Câmara explica que esta situação não é por acaso. No Direito, esta situação é descrita como “reserva do possível”. Utilizando uma expressão popular, é como se o cobertor (dinheiro disponível) fosse curto para cobrir tudo o que precisa ser coberto (pacientes).

“Os estados e municípios indicam que não podem comprar todas as medicações porque isto impossibilitaria o cumprimento das obrigações ordinárias e comuns. Então a reserva do possível é isso, o estado pode dar até um certo ponto para que dê a todos. É como se ele falasse assim: ‘posso ceder até aqui, pois se eu der a mais, posso estar deixando de atender outro paciente do SUS”, explica o presidente da Comissão.

VALORES EM FORNECIMENTO
Os custos de medicações e terapias obrigam os estados a desprenderem grandes valores. Segundo a Sesa, anualmente apenas para a Atrofia Muscular Espinhal tipo I (AME), a Gerência de Assistência Farmacêutica (GEAF) atende dois pacientes via administrativa (padronizada), onde a aquisição e o fornecimento se dão via Ministério da Saúde. Outros três pacientes são atendidos via mandado judicial. Para os casos onde o medicamento Nusinersena é fornecido aos pacientes judiciais o custeio é estadual, sendo um custo de R$ 4.234.778,85 no período entre 01/01/2020 até 30/04/2021.

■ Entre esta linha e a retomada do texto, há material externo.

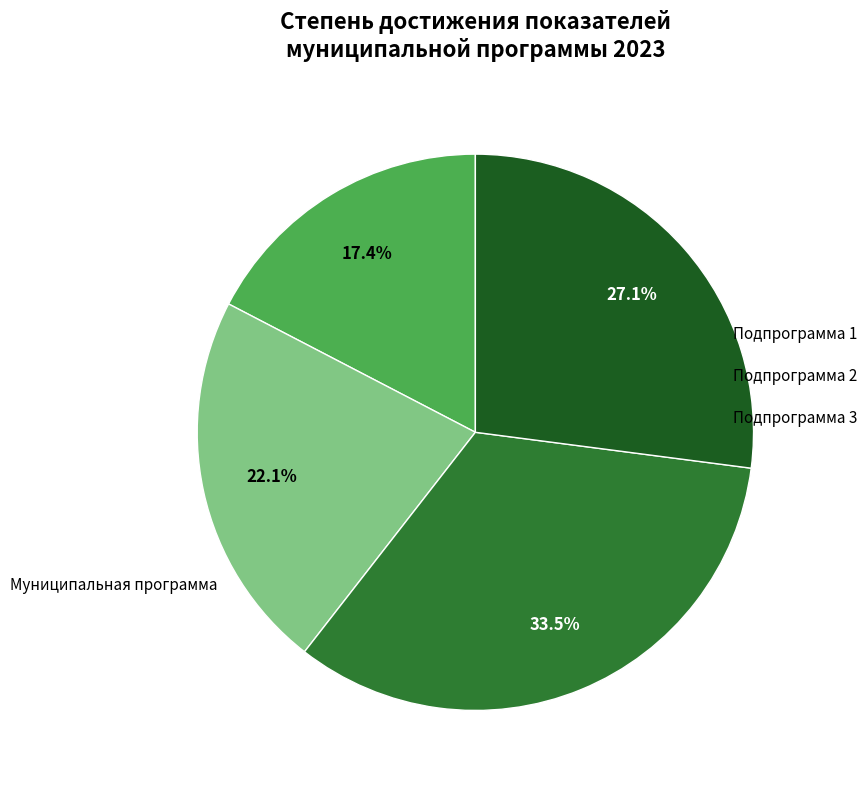

Is there a majority slice in this chart?

No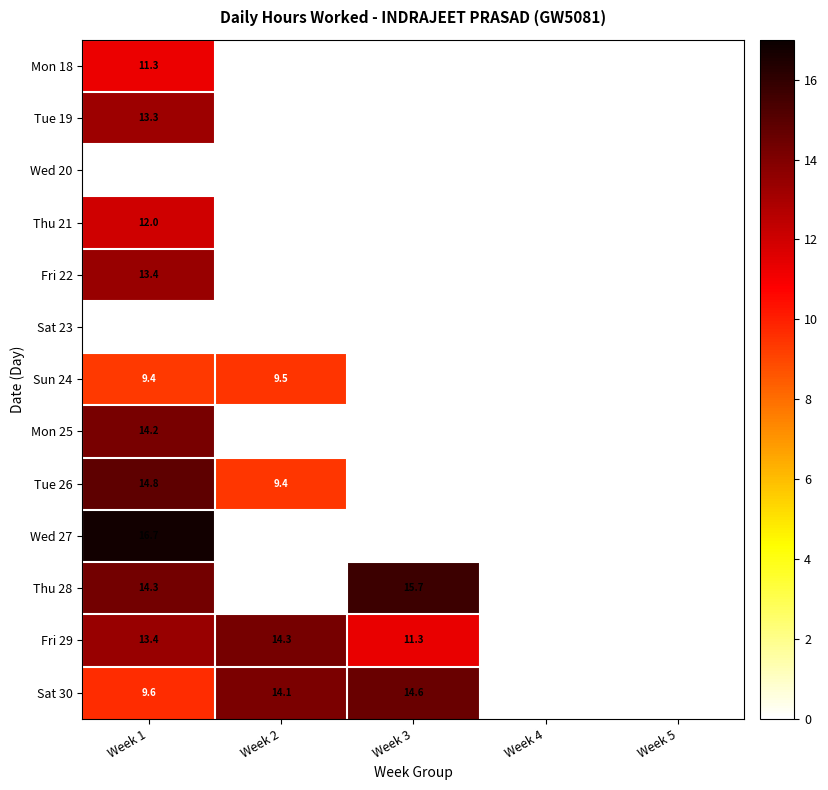

The Mon 18 series shows 16.4 at Week 1. True or false?

False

Dentre os remédios fornecidos pela Secretaria de Estado da Saúde para tratamento de doenças raras diversas, o medicamento Asfotase Alfa é o mais caro custando, em média, R$ 200 mil por mês para cuidar de um paciente.

“Posso dizer que o Cauã está vivo devido ao Spinraza. Embora eficaz, ele é muito invasivo na aplicação. Sempre temos de levar nosso filho ao hospital. Lá ele é sedado e o remédio é injetado diretamente na coluna. Foram nove aplicações até aqui. Agora com o Zolgensma, a medicação é ministrada uma única vez e ele não precisa ser submetido a esse procedimento, é bem mais simples. Acompanhamos casos semelhantes no exterior e aqui no Brasil e a resposta é muito positiva””

Já o Ministério da Saúde informa que oferece tratamento integral e gratuito para as doenças raras, desde o diagnóstico até o acompanhamento médico e, se for o caso, prestação de cuidados paliativos para melhorar a qualidade de vida do paciente e familiares. Todo esse cuidado é feito através de avaliações individualizadas das equipes multidisciplinares nos diversos serviços de saúde do País, como unidades de atenção básica, hospitais universitários, centros especializados de reabilitação, que são 19 atualmente, e atenção domiciliar.

Nos últimos três anos (2017-2020), os gastos apenas do Governo Federal para o cumprimento de decisões judiciais somaram R$ 3,7 bilhões. Em 2020, esses gastos chegaram a quase R$ 1,6 bilhão no âmbito da União. Atualmente, são mais de 14 mil demandas judiciais em andamento. A maior parte (70%) referente a medicamentos, seguidos por procedimentos (19%) e insumos (5%).